Figure 1. Plot for the x/y coordinates of the ventral wing landmarks for 27 Papilio specimens so far.
blog post by Laura Brenskelle
Austin Mast, Florida State University
Help scientists learn secrets of ancient seas
Today we drove down from the Natural History Museum in London to the jurassic coast of Dorset for the Lyme Regis Fossil Festival – where we are launching our latest crowdsourcing project – Miniature Fossils Magnified – just in time for #FossilFriday!!
The slides feature fossils of single-celled organisms called foraminifera, or forams for short, embedded in slices of rock.
Foraminifera are found in both modern and ancient marine environments and preserve well thanks to shells called tests.
The foraminifera specimens in the Miniature Fossils Magnified project lived in shallow tropical seas from 500 million years ago to the present day.
More than 2,000 microscope slides have been digitally imaged so far. Now the Museum needs as many people as possible to help transcribe the information on the specimen labels – such as the species name, location of where the sample material came from and its geological age – so that the data can be used for scientific research.
Dr Stukins says,
‘These fossilised organisms were very sensitive to their environment, so with this data we can better understand past conditions in the oceans and climate change through time.
‘All of this knowledge can be applied to what is happening now and in the future, giving us a better understanding of how our climate and oceans are changing.‘
Ocean organisms with a tale to tell
Foraminifera are among the most abundant shelled organisms in our oceans. A cubic centimetre of sediment may hold hundreds of living individuals, and many more shells.
Some forams spend their lives floating in the ocean. When they die, they sink to the seafloor and gradually become buried in sediment.
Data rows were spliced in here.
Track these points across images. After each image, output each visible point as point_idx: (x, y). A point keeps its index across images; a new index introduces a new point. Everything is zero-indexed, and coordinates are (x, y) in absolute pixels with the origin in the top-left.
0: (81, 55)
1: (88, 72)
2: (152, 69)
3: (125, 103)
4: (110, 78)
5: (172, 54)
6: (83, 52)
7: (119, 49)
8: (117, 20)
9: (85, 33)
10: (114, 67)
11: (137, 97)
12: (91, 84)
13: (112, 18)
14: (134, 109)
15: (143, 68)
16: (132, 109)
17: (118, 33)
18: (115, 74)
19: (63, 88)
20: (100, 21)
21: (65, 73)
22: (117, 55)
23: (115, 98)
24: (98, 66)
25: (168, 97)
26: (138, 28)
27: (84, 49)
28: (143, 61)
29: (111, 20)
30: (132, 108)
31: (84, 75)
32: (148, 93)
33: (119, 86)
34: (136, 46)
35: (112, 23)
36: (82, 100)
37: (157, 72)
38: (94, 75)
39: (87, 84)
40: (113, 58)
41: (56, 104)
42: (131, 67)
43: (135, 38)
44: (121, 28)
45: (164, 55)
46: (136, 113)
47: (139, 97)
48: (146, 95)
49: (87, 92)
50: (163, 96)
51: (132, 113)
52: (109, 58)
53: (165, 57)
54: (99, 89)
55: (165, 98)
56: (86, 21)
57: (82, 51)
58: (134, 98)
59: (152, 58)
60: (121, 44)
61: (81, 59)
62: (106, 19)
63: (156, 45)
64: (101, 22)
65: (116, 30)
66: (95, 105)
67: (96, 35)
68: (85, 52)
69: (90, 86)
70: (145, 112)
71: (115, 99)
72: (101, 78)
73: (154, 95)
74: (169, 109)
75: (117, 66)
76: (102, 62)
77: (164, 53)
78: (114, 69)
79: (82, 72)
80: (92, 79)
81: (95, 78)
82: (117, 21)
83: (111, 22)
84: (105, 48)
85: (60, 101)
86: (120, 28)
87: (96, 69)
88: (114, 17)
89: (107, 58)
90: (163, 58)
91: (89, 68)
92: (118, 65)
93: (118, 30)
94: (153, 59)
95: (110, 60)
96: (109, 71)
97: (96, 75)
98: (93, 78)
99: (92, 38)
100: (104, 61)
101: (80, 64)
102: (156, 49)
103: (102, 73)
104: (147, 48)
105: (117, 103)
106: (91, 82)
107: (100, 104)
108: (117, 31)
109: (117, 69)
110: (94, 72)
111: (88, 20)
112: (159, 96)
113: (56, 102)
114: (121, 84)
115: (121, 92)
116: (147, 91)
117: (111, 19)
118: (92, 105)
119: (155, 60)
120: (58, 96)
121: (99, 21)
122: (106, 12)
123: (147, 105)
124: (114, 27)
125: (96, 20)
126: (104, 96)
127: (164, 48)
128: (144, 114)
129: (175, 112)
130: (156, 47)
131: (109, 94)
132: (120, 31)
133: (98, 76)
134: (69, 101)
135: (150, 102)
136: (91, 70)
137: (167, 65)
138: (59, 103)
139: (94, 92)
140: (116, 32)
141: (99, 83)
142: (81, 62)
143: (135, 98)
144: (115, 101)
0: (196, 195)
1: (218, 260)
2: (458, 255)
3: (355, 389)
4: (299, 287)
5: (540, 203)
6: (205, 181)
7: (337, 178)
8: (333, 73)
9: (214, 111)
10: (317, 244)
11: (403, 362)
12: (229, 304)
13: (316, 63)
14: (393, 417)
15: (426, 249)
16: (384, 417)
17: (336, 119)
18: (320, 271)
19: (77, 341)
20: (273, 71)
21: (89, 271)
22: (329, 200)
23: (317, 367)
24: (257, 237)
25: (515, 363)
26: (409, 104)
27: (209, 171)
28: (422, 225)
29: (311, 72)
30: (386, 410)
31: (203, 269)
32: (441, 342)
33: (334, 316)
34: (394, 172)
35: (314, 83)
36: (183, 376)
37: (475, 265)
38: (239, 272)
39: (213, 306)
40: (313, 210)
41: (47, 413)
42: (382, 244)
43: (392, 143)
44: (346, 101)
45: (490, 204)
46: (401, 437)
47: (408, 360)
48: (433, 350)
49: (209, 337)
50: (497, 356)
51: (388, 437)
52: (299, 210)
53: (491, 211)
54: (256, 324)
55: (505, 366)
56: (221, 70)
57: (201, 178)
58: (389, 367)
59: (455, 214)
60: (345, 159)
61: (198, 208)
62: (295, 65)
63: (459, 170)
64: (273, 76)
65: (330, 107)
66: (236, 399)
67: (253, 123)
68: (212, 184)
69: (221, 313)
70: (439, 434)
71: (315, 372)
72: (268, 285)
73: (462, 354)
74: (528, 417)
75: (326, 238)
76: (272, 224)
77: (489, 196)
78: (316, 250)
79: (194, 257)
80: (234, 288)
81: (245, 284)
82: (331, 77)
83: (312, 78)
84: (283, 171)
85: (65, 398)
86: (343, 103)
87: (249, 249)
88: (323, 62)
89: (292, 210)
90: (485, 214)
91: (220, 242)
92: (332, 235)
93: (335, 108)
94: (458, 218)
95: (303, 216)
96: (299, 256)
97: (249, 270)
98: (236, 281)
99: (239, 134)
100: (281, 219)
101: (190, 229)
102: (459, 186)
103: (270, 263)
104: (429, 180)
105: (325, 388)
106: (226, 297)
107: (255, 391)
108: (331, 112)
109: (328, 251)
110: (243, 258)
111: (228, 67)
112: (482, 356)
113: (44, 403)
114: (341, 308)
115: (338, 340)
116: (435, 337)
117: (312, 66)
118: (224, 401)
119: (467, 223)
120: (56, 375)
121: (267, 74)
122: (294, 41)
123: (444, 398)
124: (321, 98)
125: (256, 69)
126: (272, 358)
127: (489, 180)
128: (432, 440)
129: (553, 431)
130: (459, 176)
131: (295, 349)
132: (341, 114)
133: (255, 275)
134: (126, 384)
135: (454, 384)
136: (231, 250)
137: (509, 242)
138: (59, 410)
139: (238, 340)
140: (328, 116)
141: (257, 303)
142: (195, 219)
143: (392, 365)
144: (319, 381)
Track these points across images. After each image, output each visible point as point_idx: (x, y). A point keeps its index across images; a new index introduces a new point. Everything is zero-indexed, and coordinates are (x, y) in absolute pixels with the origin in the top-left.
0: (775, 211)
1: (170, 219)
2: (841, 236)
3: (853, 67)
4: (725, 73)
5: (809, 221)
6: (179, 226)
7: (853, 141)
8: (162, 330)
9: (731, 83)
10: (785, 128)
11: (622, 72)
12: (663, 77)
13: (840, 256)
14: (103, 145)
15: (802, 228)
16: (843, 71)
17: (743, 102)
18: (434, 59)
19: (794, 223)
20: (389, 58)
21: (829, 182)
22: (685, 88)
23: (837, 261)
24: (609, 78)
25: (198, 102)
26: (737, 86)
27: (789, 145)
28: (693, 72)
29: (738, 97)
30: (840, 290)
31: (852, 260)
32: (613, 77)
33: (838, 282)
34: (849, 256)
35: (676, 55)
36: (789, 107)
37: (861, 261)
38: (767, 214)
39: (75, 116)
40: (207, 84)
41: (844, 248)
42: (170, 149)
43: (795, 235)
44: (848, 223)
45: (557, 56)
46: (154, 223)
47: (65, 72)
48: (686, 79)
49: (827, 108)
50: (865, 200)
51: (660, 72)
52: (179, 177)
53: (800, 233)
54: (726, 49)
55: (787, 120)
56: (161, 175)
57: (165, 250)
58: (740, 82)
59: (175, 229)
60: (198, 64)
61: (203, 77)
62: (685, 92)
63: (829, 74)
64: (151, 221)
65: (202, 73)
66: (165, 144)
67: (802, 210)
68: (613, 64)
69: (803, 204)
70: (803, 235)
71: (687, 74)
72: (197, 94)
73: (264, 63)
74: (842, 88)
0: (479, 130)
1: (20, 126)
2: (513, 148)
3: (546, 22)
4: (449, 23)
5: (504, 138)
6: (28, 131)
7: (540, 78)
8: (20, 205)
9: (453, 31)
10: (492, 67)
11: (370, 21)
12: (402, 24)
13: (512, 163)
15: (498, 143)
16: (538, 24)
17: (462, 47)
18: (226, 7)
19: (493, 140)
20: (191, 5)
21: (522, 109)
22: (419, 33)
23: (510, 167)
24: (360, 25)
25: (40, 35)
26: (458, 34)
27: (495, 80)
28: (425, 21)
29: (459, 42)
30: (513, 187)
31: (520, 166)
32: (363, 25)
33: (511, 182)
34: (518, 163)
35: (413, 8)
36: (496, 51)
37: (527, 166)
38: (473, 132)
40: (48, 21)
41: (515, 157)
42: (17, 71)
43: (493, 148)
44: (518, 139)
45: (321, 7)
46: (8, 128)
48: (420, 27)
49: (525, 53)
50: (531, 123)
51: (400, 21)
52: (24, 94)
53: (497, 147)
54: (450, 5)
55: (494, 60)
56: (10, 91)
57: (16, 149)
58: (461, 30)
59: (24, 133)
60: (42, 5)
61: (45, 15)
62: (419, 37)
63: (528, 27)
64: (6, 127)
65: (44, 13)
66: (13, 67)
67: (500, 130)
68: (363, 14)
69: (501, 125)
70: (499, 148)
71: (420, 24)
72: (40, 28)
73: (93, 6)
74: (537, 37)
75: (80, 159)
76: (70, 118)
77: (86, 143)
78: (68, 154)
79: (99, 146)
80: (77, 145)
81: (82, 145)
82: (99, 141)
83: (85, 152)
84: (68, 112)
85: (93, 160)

Others – benthic foraminifera – live on or near the seafloor. The Miniature Fossils Magnified project features a collection of large benthic foraminifera.
Their sizes range from a few tens of microns in diameter – like a small grain of sand – to several centimetres across.
The material was collected during the mid-twentieth century as part of oil exploration in the Middle East. The scientists involved in dating rocks described many new foraminifera species and the slides were later given to the Museum due to their scientific value.
The data on the slide labels are invaluable. Analysing them can help us to understand how our climate and sea levels have changed, and also tell us the geological history of the area in which they were found.
A record of ancient environments
Foraminifera shells are often divided into chambers and can be quite elaborate, although simple open tube or hollow sphere forms exist.
Because of the abundance and variety of foraminifera, their fossils are extremely important for dating rocks.
They also provide a record of the environment where they’re found. Sea level and temperature changes affect the diversity and population sizes of foraminifera species, as well as the growth of individuals, impacting their size. Studying fossil foraminifera can therefore help scientists to understand past conditions.
Scientists can also study fossils from known periods of change to observe how foraminifera responded to particular climate and ocean conditions. If we then see similar changes to foraminfera living on tropical reefs in the future, this can help scientists to deduce how quickly the changes are happening and predict what may happen.
Dr Miller says,
‘The Museum collection of larger benthic foraminifera is one of the most significant in the world but is little used because much of it remains undigitised.
‘By helping to digitise this collection, you will keep it relevant for scientific studies long into the future.’